Schließlich ist die Bewertung des Verwaltungsgerichts, dass die Verlustfeststellung auch unter Würdigung der in § 6 Abs. 3 FreizügG/EU genannten Belange ermessensfehlerfrei erfolgt ist, rechtlich nicht zu beanstanden. Das Verwaltungsgericht hat die in die Abwägung einzustellenden Gesichtspunkte gewürdigt und zutreffend entscheidend darauf abgestellt, dass der Kläger weder besonders schützenswerte soziale, familiäre oder wirtschaftliche Bindungen im Bundesgebiet habe noch die Rückkehr nach Polen und dortige Reintegration für ihn unzumutbar seien.
2. Auch ein Verstoß gegen das rechtliche Gehör durch rechtswidrige Vorenthaltung der Prozesskostenhilfe und der Möglichkeit anwaltlicher Vertretung im erstinstanzlichen Klageverfahren liegt nicht vor.

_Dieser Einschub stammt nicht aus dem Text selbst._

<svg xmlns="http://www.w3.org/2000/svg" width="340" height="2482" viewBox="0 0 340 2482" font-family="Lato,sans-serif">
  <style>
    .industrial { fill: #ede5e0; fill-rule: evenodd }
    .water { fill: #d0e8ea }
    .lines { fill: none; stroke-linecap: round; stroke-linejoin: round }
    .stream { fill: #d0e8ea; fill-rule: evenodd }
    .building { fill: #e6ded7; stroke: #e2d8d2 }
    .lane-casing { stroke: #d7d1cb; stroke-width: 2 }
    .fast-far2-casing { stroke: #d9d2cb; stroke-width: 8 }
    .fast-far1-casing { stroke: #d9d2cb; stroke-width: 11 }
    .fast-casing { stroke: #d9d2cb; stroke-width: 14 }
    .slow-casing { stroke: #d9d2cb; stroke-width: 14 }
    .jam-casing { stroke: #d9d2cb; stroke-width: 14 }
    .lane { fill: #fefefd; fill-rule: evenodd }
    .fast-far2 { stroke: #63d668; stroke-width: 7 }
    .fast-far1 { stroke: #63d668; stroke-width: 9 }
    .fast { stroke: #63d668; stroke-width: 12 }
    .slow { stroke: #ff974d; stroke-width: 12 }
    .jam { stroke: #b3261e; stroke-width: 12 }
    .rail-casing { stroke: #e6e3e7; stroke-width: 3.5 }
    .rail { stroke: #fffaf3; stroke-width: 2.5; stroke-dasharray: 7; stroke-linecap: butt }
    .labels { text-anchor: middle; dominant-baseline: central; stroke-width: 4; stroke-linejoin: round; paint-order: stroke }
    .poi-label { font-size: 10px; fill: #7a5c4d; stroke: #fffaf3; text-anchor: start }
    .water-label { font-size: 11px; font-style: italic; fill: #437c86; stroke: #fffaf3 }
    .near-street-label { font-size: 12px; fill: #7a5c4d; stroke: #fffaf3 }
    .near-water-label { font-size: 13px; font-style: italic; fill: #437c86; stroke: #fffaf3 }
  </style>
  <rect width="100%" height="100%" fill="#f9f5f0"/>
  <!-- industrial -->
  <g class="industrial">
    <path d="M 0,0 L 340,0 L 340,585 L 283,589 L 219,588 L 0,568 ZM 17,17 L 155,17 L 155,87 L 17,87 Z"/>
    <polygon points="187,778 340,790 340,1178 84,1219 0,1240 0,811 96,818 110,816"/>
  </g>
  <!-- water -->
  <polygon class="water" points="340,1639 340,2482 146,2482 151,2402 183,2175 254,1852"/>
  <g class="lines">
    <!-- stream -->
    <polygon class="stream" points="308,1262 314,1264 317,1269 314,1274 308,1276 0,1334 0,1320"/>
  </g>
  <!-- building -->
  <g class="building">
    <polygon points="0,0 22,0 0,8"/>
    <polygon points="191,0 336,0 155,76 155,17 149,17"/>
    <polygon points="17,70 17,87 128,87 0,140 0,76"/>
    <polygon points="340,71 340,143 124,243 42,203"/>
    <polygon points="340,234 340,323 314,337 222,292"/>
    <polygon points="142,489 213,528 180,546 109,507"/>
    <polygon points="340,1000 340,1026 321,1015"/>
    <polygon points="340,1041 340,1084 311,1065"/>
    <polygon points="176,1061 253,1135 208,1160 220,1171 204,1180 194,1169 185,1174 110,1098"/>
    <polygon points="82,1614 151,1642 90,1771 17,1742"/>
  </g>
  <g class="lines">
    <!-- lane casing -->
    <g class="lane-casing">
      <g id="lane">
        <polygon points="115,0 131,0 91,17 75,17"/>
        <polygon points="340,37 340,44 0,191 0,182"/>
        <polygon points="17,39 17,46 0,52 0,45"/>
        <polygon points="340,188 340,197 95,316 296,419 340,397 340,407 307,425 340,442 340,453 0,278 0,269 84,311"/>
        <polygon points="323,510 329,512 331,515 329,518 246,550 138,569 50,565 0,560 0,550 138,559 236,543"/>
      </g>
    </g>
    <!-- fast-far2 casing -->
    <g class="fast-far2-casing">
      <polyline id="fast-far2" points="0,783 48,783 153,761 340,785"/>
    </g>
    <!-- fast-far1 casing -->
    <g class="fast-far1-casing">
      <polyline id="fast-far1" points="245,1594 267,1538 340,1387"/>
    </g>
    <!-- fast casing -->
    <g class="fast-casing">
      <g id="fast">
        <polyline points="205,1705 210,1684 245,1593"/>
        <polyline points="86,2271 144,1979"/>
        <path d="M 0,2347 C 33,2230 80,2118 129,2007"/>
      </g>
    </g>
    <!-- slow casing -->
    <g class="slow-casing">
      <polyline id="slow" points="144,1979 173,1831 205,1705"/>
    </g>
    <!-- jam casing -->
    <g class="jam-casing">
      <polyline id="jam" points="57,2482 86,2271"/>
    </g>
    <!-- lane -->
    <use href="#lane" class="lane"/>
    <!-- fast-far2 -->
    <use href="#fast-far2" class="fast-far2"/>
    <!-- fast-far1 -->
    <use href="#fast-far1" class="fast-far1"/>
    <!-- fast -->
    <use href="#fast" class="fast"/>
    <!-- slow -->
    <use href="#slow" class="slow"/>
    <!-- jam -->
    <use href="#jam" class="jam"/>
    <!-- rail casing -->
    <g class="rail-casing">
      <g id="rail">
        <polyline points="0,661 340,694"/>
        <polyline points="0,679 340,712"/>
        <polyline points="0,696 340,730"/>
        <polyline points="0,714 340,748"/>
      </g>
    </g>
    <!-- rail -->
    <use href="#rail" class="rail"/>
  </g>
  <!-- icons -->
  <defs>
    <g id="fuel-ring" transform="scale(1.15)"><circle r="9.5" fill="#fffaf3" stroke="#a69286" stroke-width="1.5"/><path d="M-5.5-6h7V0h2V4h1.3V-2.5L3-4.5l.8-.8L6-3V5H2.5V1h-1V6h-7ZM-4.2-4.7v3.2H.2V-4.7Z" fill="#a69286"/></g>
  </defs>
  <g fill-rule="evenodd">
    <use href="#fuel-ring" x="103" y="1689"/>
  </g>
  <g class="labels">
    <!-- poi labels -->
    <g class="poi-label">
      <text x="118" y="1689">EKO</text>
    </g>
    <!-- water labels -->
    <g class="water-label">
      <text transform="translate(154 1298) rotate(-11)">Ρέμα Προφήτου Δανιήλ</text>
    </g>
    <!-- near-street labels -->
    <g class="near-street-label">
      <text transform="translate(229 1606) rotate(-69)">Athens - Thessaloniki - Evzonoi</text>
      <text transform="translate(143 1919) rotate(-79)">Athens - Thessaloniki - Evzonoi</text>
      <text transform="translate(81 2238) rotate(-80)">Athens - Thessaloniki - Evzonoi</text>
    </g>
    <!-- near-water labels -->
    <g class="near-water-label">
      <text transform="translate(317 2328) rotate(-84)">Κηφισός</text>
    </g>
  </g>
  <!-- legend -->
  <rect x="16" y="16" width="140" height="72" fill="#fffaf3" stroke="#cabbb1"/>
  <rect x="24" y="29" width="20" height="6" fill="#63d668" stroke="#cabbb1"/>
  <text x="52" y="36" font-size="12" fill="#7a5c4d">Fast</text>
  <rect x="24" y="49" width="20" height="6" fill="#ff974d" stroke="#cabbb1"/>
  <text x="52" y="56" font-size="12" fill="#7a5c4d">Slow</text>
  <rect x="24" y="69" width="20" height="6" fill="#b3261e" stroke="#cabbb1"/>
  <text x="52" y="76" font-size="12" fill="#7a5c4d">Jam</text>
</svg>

Zum einen ist diesbezüglich festzustellen, dass der Prozesskostenhilfeantrag des Klägers für das Klageverfahren (Schreiben vom 26. August 2021) ausweislich des Eingangsstempels erst am 15. September 2021 und damit einen Tag vor der bereits terminierten mündlichen Verhandlung beim Verwaltungsgericht München eingegangen ist und von einer „verspäteten“ Entscheidung des Gerichts über diesen Antrag demgemäß keine Rede sein kann. Zum anderen hat das Verwaltungsgericht dem Kläger mit dem in der Sitzung an 16. September 2021 gefassten Beschluss Prozesskostenhilfe für seine Klage (lediglich) bezüglich der in Nr. 3 Satz 2 des angegriffenen Bescheids vom 4. November 2019 bestimmten Ausreisefrist Prozesskostenhilfe unter Beiordnung seines Bevollmächtigten bewilligt und den Antrag im Übrigen (mangels hinreichender Erfolgsaussichten) zu Recht abgelehnt. Deshalb kann das angefochtene Urteil auch nicht im Sinne des § 124 Abs. 2 Nr. 5 VwGO auf diesem behaupteten Verfahrensmangel beruhen.
Die Kostenentscheidung folgt aus § 154 Abs. 2 VwGO.
Die Streitwertfestsetzung beruht auf § 63 Abs. 2 Satz 1, § 47 Abs. 1 und 3 und § 52 Abs. 2 GKG.
Der Antrag auf Prozesskostenhilfe für das Zulassungsverfahren war abzulehnen, weil der Antrag auf Zulassung der Berufung aus den dargelegten Gründen keine hinreichenden Erfolgsaussichten hat (§ 166 Abs. 1 Satz 1 VwGO i.V.m. § 114 Abs. 1 Satz 1 ZPO).
Dieser Beschluss ist unanfechtbar (§ 152 Abs. 1 VwGO). Mit der Ablehnung des Antrags auf Zulassung der Berufung wird die Entscheidung des Verwaltungsgerichts rechtskräftig (§ 124a Abs. 5 Satz 4 VwGO).